The repeating unit can also be specified by the indices of cycles, for example 'ABB' can be written as [0, 1, 1].
num_repeating_units (int) – The number of repeating units threaded along the axle.
orientations (list[float] | None) –
For each character in the repeating unit, a value between 0 and 1 (both inclusive) must be given in a tuple. It indicates the probability that each cycle will have its orientation along the axle flipped. If 0 then the cycle is guaranteed not to flip. If 1 it is guaranteed to flip. This allows the user to create head-to-head or head-to-tail chains, as well as chain with a preference for head-to-head or head-to-tail if a number between 0 and 1 is chosen. If None, then defaults to 0 in every case.
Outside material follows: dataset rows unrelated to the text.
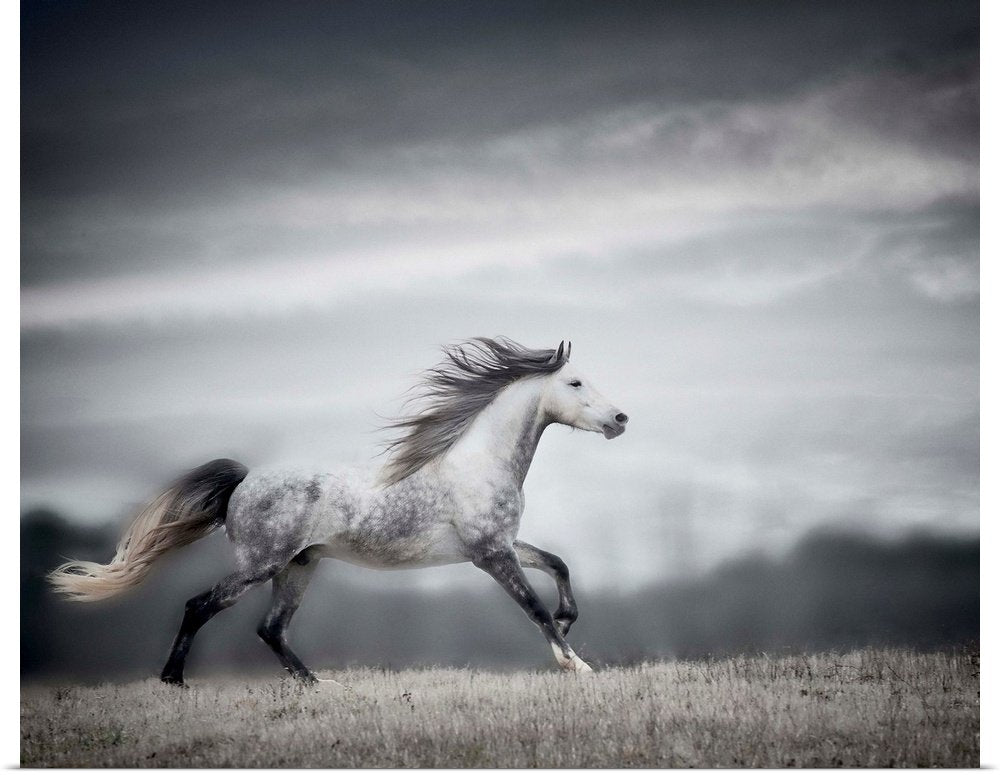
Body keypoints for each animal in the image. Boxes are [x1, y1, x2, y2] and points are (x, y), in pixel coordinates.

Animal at [49, 337, 629, 684]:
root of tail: (244, 482)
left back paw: (315, 685)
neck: (477, 463)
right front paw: (576, 665)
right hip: (259, 566)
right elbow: (532, 607)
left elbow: (558, 564)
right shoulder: (490, 554)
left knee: (271, 629)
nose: (620, 419)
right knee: (201, 606)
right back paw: (174, 681)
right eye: (575, 382)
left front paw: (569, 623)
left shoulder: (500, 546)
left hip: (298, 567)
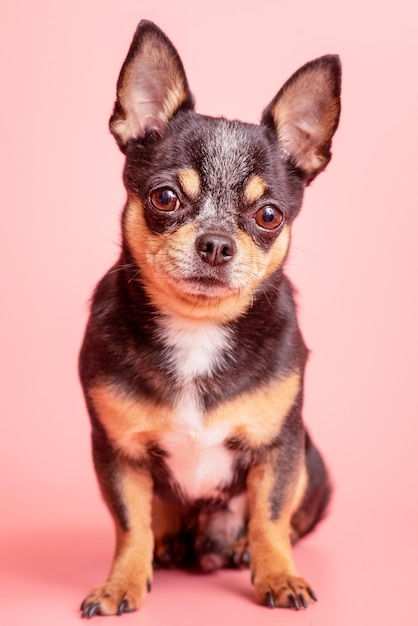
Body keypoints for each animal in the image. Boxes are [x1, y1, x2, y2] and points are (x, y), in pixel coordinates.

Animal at [78, 18, 340, 616]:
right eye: (166, 198)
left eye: (268, 215)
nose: (217, 244)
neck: (197, 329)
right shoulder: (117, 454)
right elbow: (130, 525)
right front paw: (122, 583)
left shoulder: (280, 448)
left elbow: (271, 517)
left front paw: (277, 576)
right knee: (158, 521)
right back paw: (170, 545)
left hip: (312, 463)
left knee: (288, 520)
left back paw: (242, 549)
It is also possible to supply an orientation for every cycle vertex in the final topology graph. In this case, the length of orientations must be equal to len(repeating_unit)*num_repeating_units.
random_seed (int | Generator | None) – The random seed to use when choosing random orientations.
num_processes (int) – The number of parallel processes to create during construct().
optimizer (Optimizer) – Used to optimize the structure of the constructed molecule.

Raises:

ValueError – If the length of orientations is not equal in length to repeating_unit or to the total number of vertices.

Methods

`clone`	Return a clone.
`construct`	Construct a `ConstructedMolecule`.
`get_building_blocks`	Yield the building blocks.
`get_num_building_block`	Get the number of times building_block is present.
`with_building_blocks`	Return a clone holding different building blocks.

clone()[source]

Return a clone.

Returns:: The clone.
Return type:: Self

construct()

Construct a ConstructedMolecule.

Returns:: The data describing the ConstructedMolecule.
Return type:: ConstructionResult

get_building_blocks()

Yield the building blocks.

Building blocks are yielded in an order based on their position in the topology graph. For two equivalent topology graphs, but with different building blocks, equivalently positioned building blocks will be yielded at the same time.

Yields:: A building block of the topology graph.
Return type:: Iterator[BuildingBlock]

get_num_building_block(building_block)

Get the number of times building_block is present.

Parameters:: building_block (BuildingBlock) – The building block whose frequency in the topology graph is desired.
Returns:: The number of times building_block is present in the topology graph.
Return type:: int

with_building_blocks(building_block_map)

Return a clone holding different building blocks.

Parameters:: building_block_map (dict[BuildingBlock, BuildingBlock]) – Maps a building block in the current topology graph to the building block which should replace it in the clone. If a building block should be not replaced in the clone, it can be omitted from the map.
Returns:: The clone.
Return type:: Self